These days I’m working on analyze data with Spark. Since our Spark cluster is offline in the office for now, so it needs to download data from log server every hour, analyze them with Spark and then upload to the server. The work flow is a little complex so I write some scripts to do it. In addition, I also write a whole automated end to end test for it.
The whole thing is messed up with cron job configurations, shell scripts, MongoDB scripts and Spark jobs. Then I realize, I can pack them into a container, which do all the dirty things while not mess up the outside world. The better thing is, since I am using the CDH cluster, I can download the YARN configuration while build the container.
Here is how the container is built up:
- Compile the spark jobs and run unit tests.
- Install Hadoop client, Spark and Hive client, and download configuration files from CDH cluster.
- Install cron jobs to the system.
- Generate data and test if the whole work flow works.
The container will do these things every hour through cron job:
- Download data from log server.
- Sends the data to the CDH cluster and submit the spark job to it.
- Fetch result data from CDH cluster and upload them to the online server.
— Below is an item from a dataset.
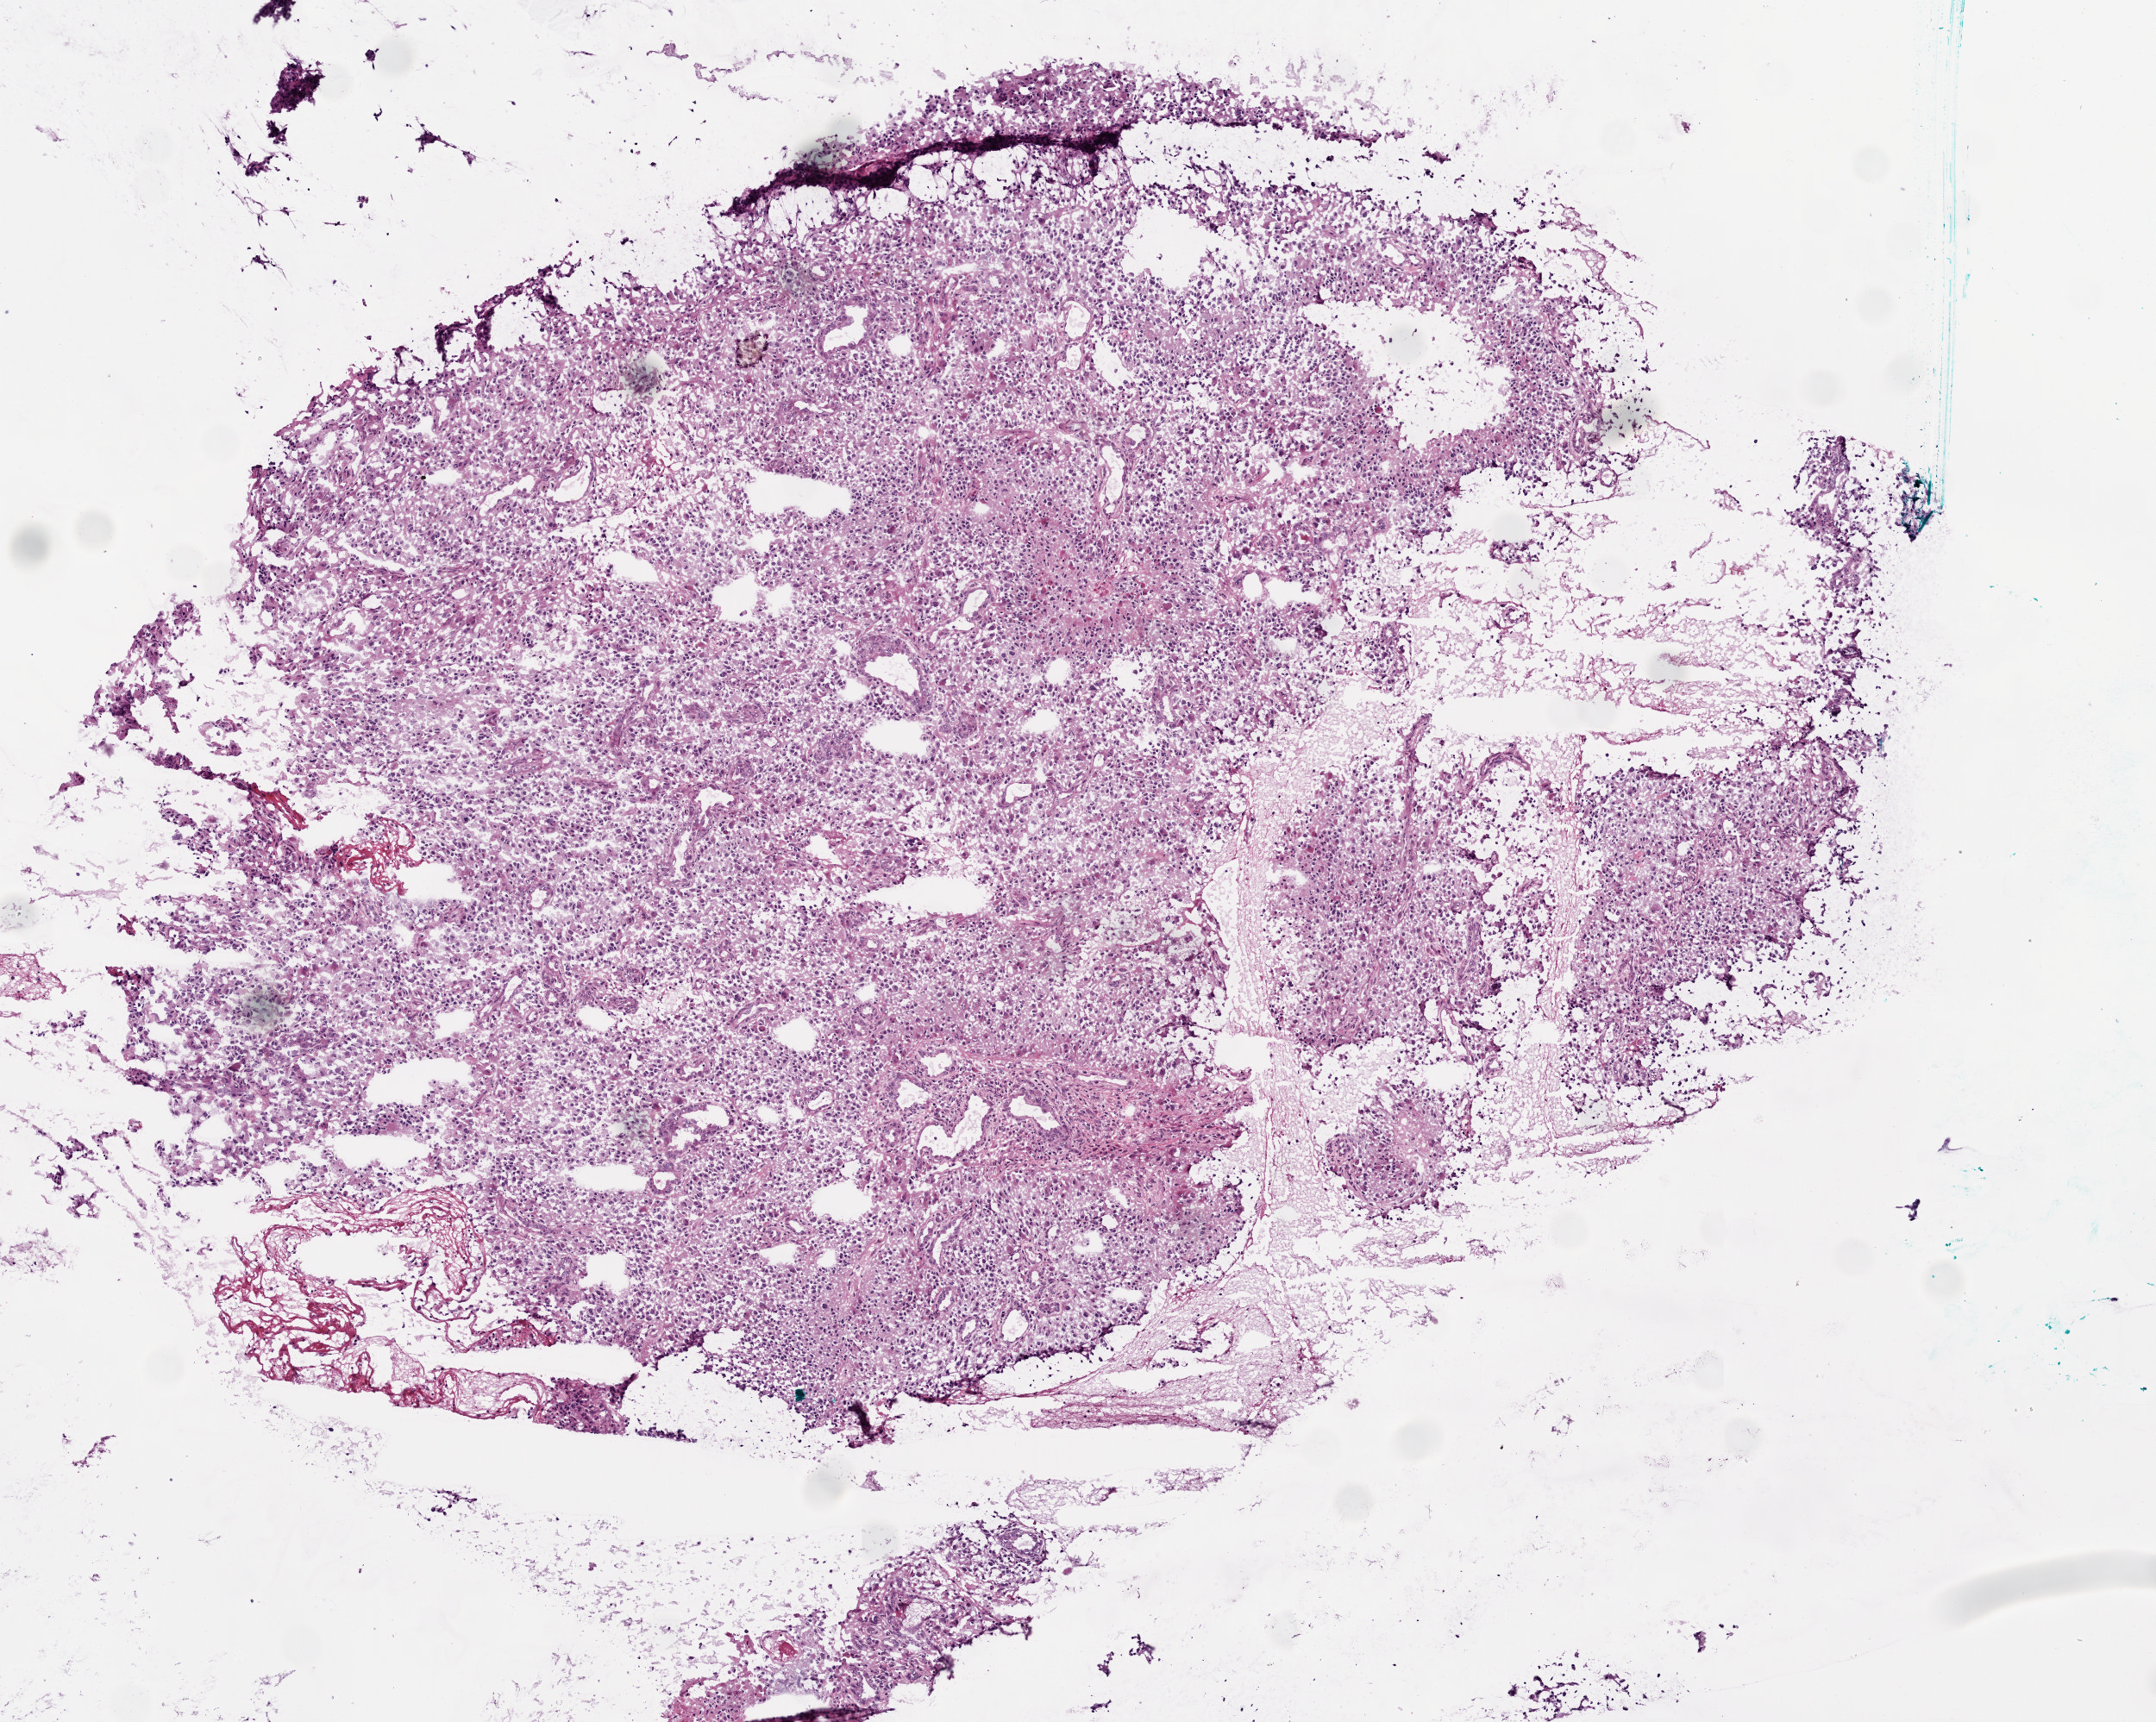
H&E whole-slide image, low-resolution overview of the scanned area, about 5.0 x 4.0 mm (from a 20x scan); frozen section from the bottom of the tissue portion; primary tumour sample from the brain. Male patient; age at initial diagnosis 55 years. Composition of this section per pathologist review: tumour cells 95%, tumour nuclei 95%, normal cells 0%, stromal cells 0%, necrosis 5%.
• diagnosis: Glioblastoma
You may wonder why not just use some work flow tools in Hadoop ecosystem like Oozie? First of all, Oozie uses XML as its config file which I think is very complex. And it is also less flexible. With Docker container, I can build it and test it without touch the outside world. And it is just a very flex component that can be attached to the Spark cluster easily with a single command. Or think the Spark cluster as a low level service, which just provides computing resource and should not care about other things.